Renault-Nissan is to acquire a majority stake in Avtovaz, the Russian state car maker that produces Lada cars. As part of the development, Renault-Nissan will update all core Lada models and launch new cars from all three brands in Russia.
Five models will be built at Avtovaz’s revamped factory in Togliatti, south west Russia, which has a capacity of almost one million cars per year.
The deal will allow Renault-Nissan to take advantage of Russian’s economic strength. It has the fastest-growing economy in Europe and should remain in the forefront for several decades, with car and light van sales expected to grow from 2.65m last year to 2.9m in 2012.
The Renault-Nissan Alliance sold 878,990 cars in Russia last year – including 578,387 Ladas. With a market share of nearly 33 per cent, Russia is the Alliance’s third largest market after China and the United States. However, Avtovaz has been phasing out the so-called 'classic' Ladas that it still builds, such as the venerable 2104 Station Wagon, and its modern car range needs revamping.

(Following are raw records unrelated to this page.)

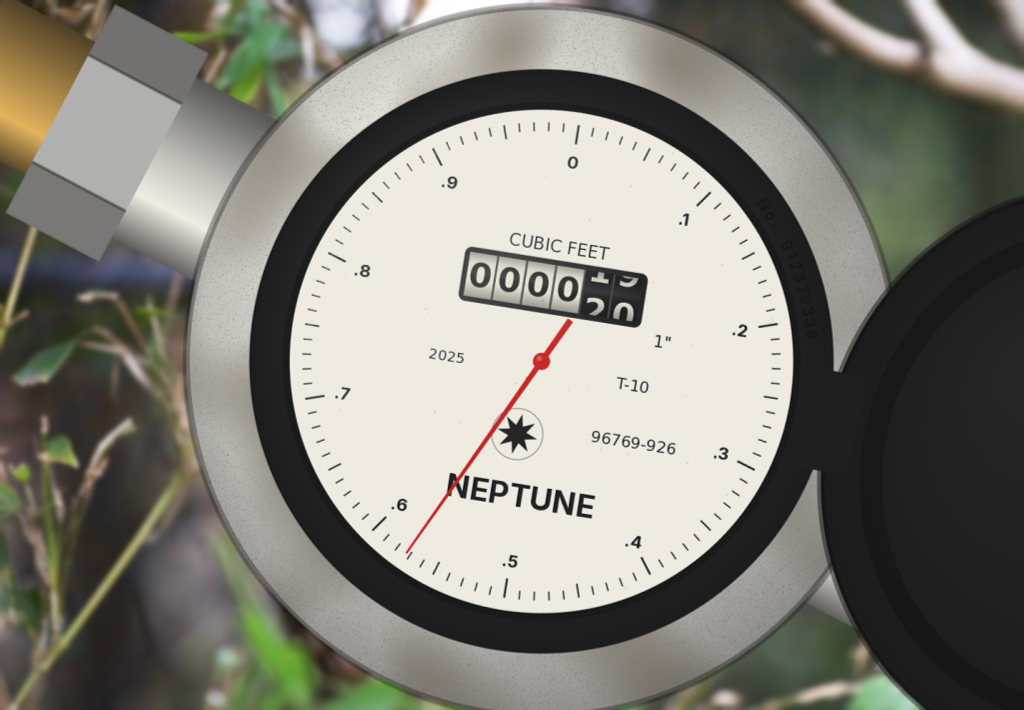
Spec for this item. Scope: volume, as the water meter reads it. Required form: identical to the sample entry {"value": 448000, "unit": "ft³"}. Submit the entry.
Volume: {"value": 19.57, "unit": "ft³"}
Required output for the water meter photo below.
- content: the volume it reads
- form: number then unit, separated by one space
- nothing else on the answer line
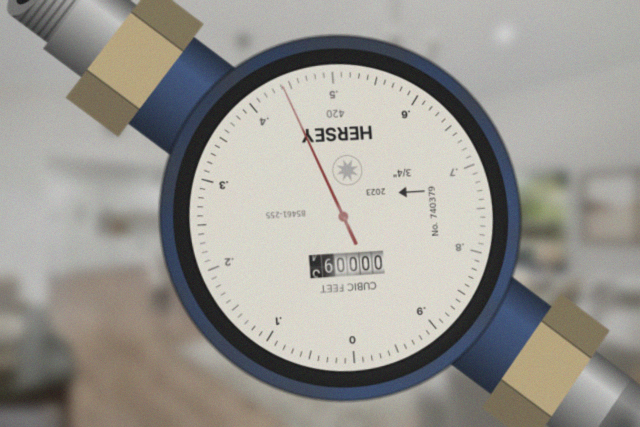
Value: 93.44 ft³
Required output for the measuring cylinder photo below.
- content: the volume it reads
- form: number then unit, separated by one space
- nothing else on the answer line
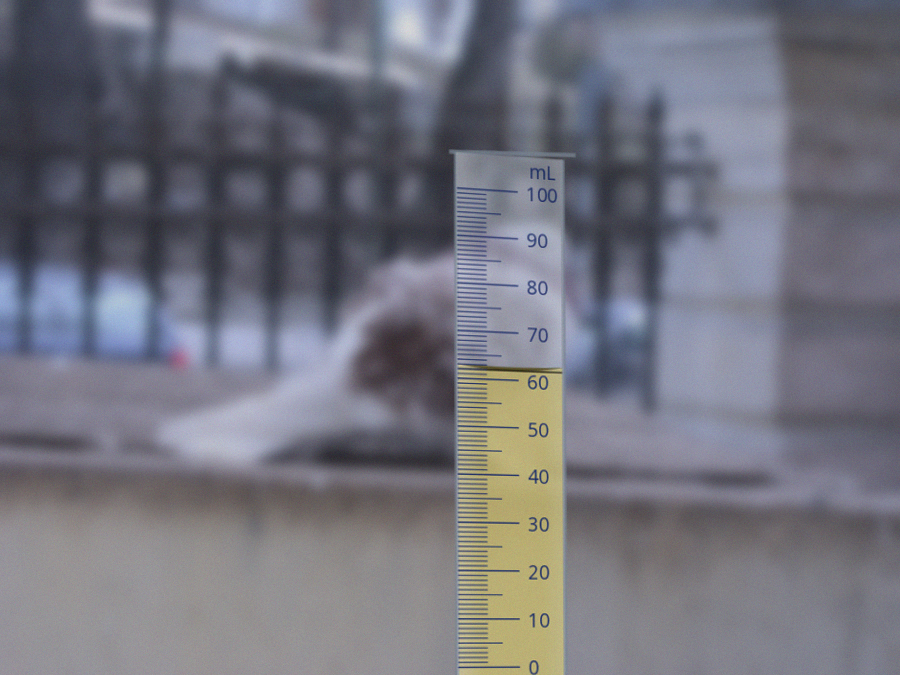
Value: 62 mL
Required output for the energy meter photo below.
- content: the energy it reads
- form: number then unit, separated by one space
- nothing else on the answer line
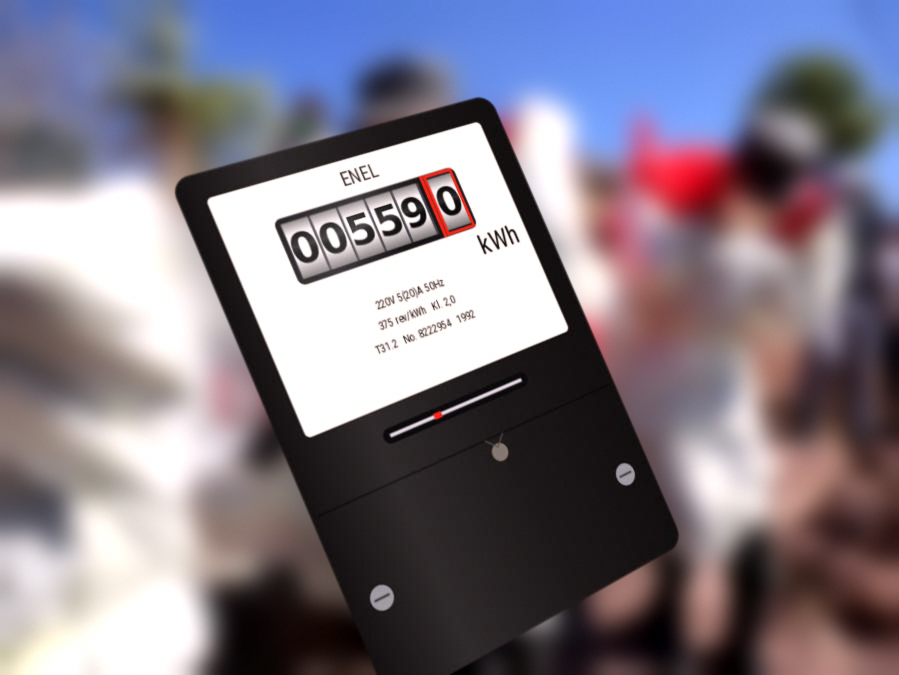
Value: 559.0 kWh
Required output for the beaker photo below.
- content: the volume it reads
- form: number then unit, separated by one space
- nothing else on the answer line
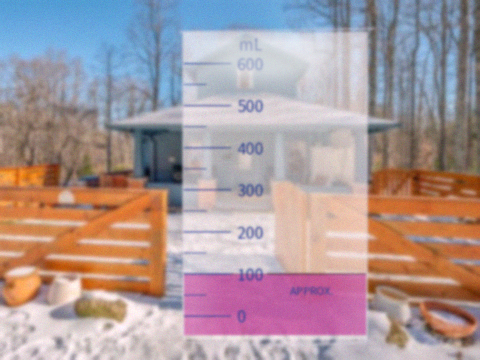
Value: 100 mL
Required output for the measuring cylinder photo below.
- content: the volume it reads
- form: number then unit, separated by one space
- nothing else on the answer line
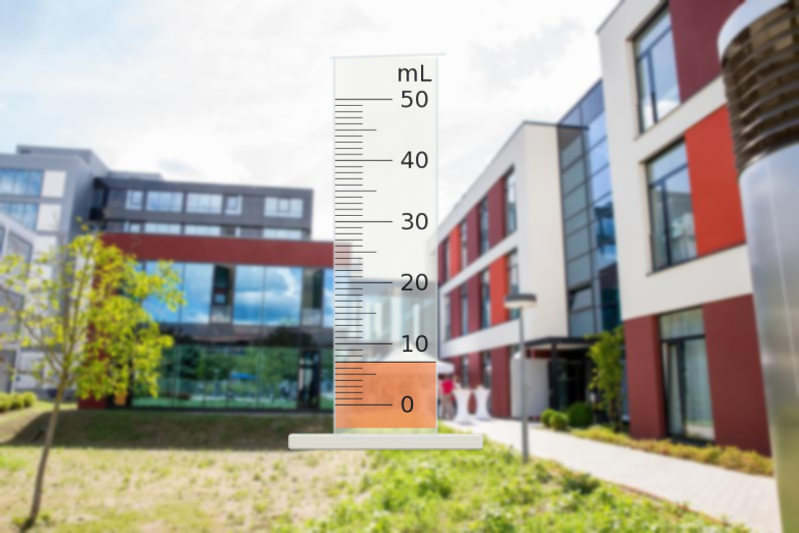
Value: 7 mL
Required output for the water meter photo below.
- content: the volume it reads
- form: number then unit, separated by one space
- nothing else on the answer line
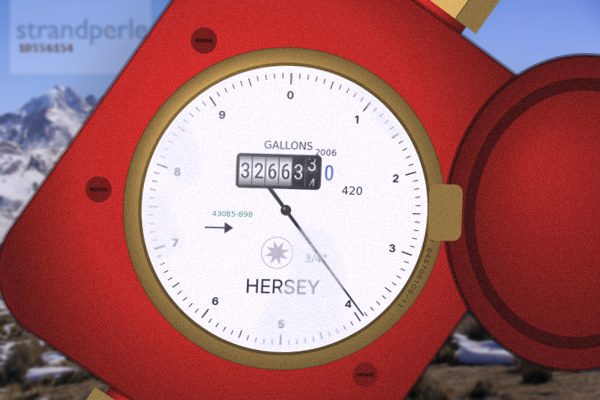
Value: 3266333.9 gal
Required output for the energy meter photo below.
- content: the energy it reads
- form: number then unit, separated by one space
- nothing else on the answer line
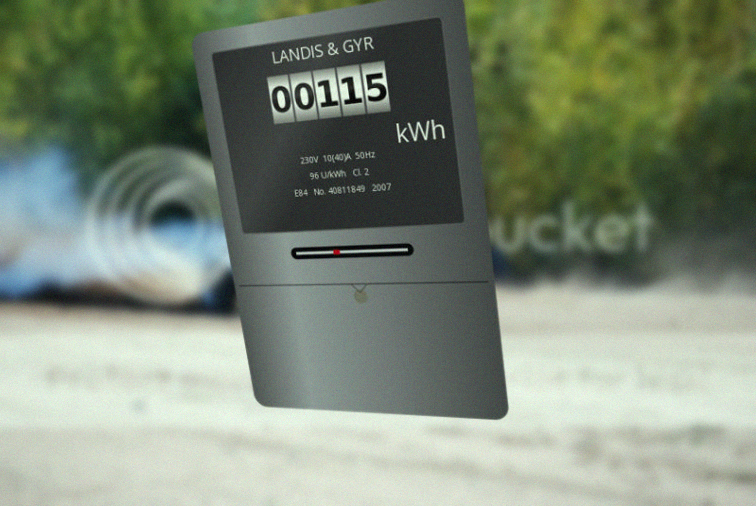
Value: 115 kWh
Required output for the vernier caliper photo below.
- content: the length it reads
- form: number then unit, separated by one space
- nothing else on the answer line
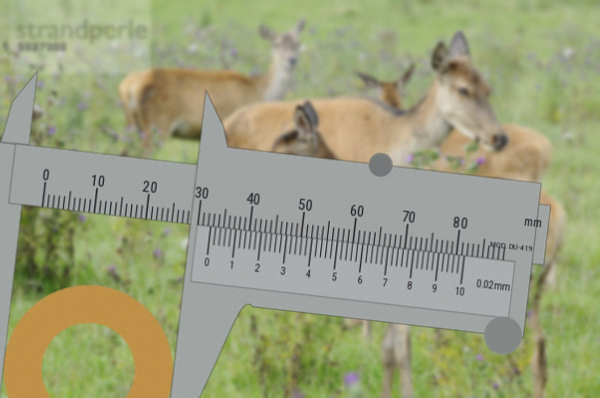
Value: 32.5 mm
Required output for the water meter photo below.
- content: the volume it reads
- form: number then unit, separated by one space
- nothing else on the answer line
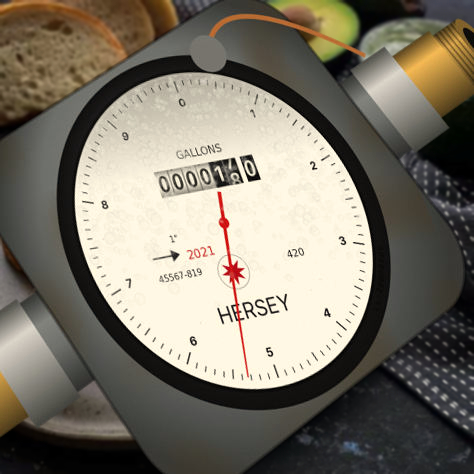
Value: 175.3 gal
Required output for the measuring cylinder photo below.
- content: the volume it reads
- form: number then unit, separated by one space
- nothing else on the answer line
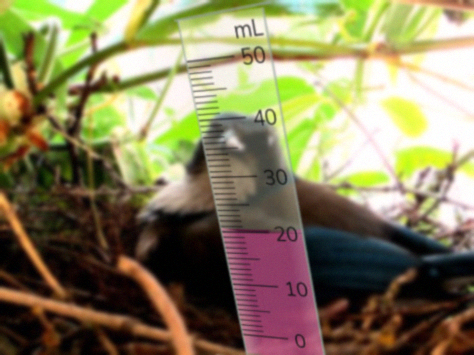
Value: 20 mL
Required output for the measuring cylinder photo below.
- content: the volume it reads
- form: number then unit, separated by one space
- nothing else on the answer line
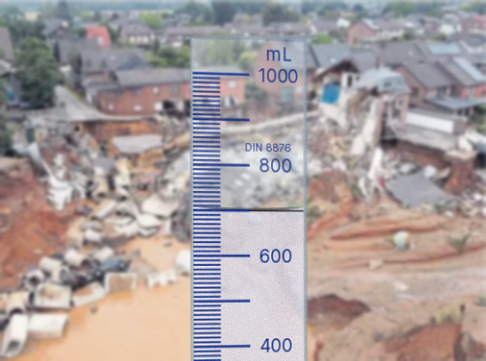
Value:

Under the terms of the agreement, Renault-Nissan and state-owned Russian Technologies will pool their respective shares in Avtovaz into a joint venture. Then, in 2014, the joint venture will acquire the stake in Avtovaz currently owned by Russian investment company Troika Dialog.
Renault, which already has a 25 per cent stake in Avtovaz, will invest about £185m in the deal, while Nissan, which does not currently have a stake in the Russian firm, will put in about £280m. This will give the French-Japanese car group a 67.13 per cent stake, with Russian Technologies’ stake taking the joint venture to a controlling interest of 74.5 per cent.
Renault-Nissan Alliance boss Carlos Ghosn said the agreement is, “the latest step in an expanding collaboration that helps modernise the leader of Russia’s auto industry. Just as Renault and Nissan will continue their technology transfer to Avtovaz plants, our Avtovaz colleagues will contribute more and more to the Alliance’s multicultural management bench.”